● **Dados da tarefa**:
■ ■ ■

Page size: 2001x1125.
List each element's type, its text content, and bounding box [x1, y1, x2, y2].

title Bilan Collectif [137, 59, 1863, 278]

■ ■ ■

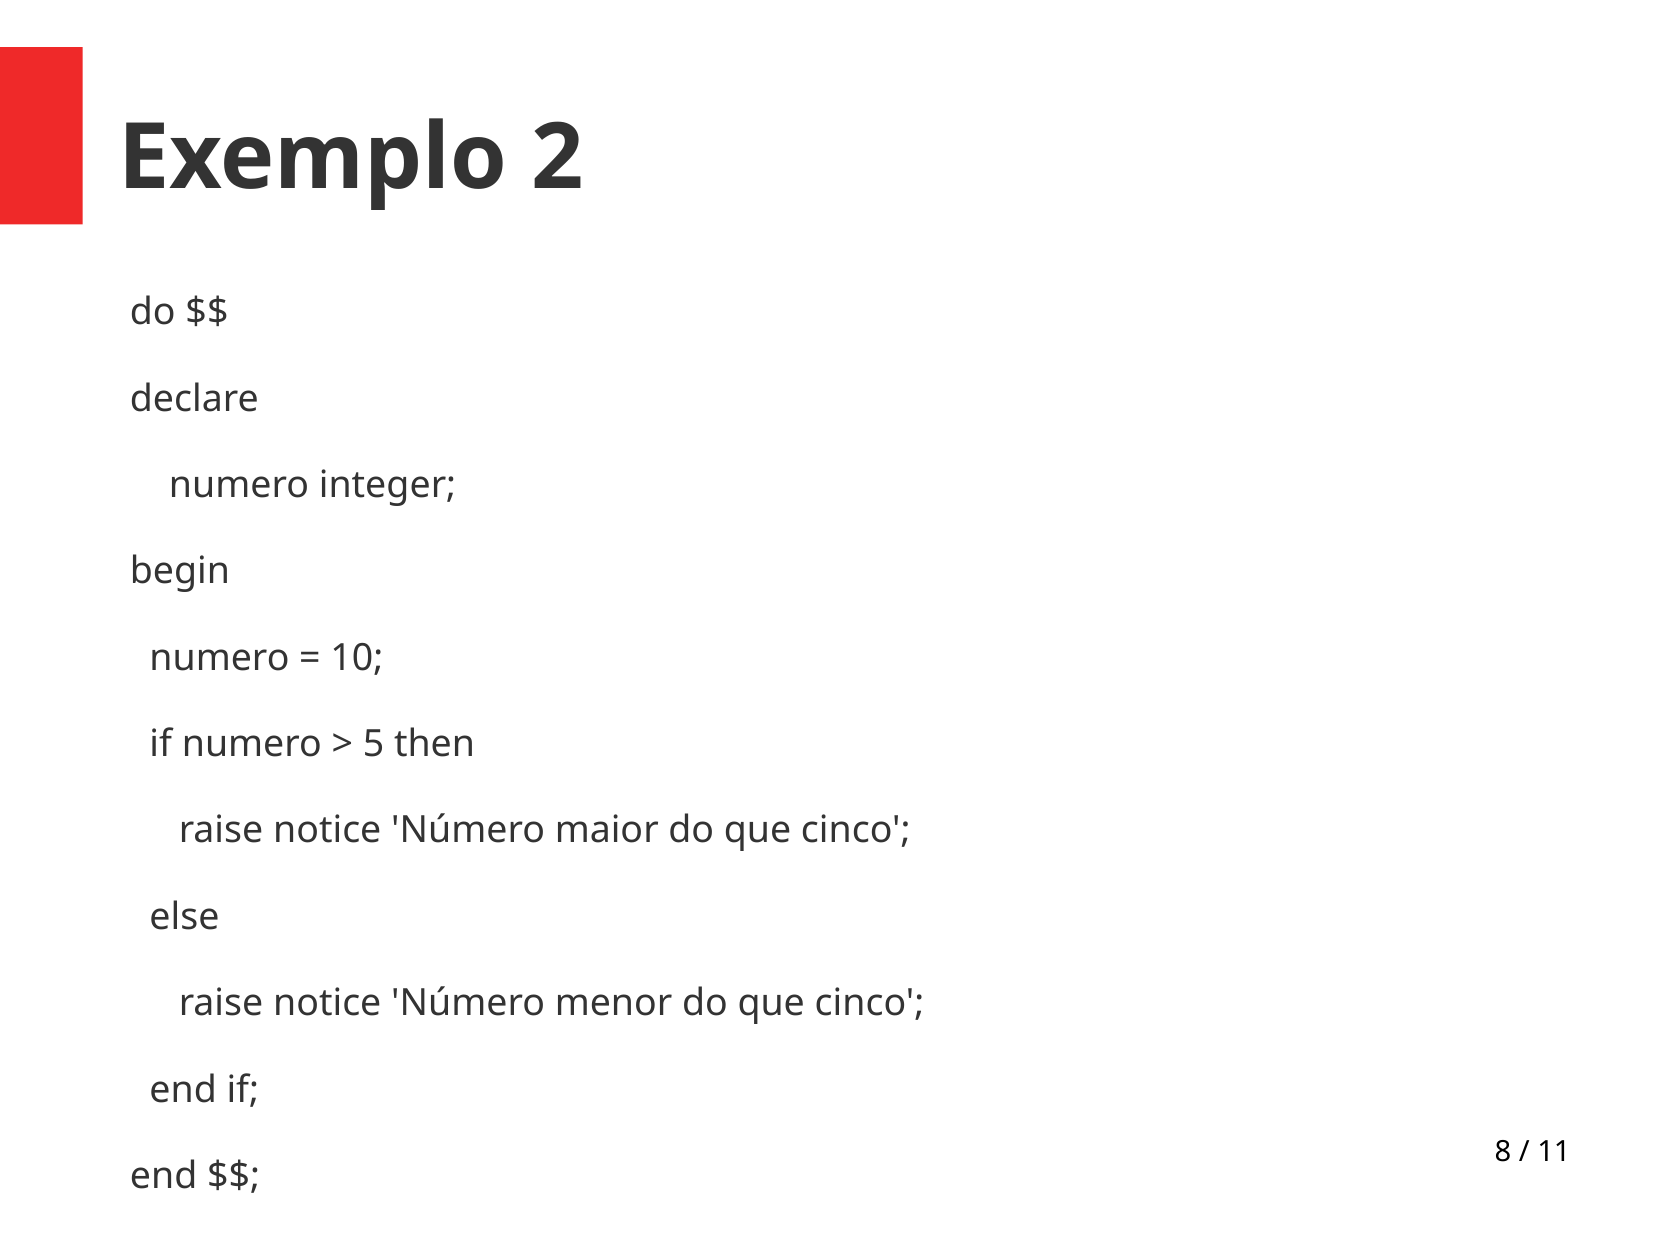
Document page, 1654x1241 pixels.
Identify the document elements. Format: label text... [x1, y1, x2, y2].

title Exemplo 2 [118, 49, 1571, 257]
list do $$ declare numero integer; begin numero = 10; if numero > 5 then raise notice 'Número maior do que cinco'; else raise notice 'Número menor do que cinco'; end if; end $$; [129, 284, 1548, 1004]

■ ■ ■

● **O que se pede**: Atualize tudo desde a linha que contém "Page size: 2001x1125." até a linha que contém "title Bilan Collectif [137, 59, 1863, 278]", ambas incluídas, substituindo "bounding box" por "caixa delimitadora" e mantendo todo o restante inalterado.

● **Resposta correta**:
Page size: 2001x1125.
List each element's type, its text content, and caixa delimitadora [x1, y1, x2, y2].

title Bilan Collectif [137, 59, 1863, 278]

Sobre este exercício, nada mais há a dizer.